Which lines of the data below contain "state"? Please show them all.

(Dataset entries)
****

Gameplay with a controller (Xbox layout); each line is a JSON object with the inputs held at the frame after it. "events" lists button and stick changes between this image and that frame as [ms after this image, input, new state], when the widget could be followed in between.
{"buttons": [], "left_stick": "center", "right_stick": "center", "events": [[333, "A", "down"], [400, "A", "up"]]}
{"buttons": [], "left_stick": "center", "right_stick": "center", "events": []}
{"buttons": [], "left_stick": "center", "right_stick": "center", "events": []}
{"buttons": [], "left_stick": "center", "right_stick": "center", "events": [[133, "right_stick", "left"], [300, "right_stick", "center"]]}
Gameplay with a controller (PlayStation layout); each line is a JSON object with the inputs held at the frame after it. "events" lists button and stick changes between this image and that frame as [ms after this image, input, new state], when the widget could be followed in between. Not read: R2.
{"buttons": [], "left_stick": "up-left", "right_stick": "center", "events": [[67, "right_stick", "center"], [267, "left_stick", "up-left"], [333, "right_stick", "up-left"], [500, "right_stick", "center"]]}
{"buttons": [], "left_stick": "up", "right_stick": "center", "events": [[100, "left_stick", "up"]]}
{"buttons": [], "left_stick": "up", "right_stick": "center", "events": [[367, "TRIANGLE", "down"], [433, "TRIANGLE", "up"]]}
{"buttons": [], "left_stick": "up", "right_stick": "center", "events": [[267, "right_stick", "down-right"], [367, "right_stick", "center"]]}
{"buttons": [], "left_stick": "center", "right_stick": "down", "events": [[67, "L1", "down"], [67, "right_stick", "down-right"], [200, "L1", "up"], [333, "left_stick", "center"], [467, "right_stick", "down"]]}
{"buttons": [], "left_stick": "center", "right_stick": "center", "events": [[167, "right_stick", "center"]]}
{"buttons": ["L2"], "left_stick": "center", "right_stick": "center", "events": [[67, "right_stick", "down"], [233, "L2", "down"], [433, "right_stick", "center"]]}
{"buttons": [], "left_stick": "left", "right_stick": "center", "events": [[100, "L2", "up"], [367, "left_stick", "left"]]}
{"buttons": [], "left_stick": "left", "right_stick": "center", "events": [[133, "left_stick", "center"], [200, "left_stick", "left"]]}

****

RESULT FOR THIS EXERCISE:
Gameplay with a controller (Xbox layout); each line is a JSON object with the inputs held at the frame after it. "events" lists button and stick changes between this image and that frame as [ms after this image, input, new state], when the widget could be followed in between.
Gameplay with a controller (PlayStation layout); each line is a JSON object with the inputs held at the frame after it. "events" lists button and stick changes between this image and that frame as [ms after this image, input, new state], when the widget could be followed in between. Not read: R2.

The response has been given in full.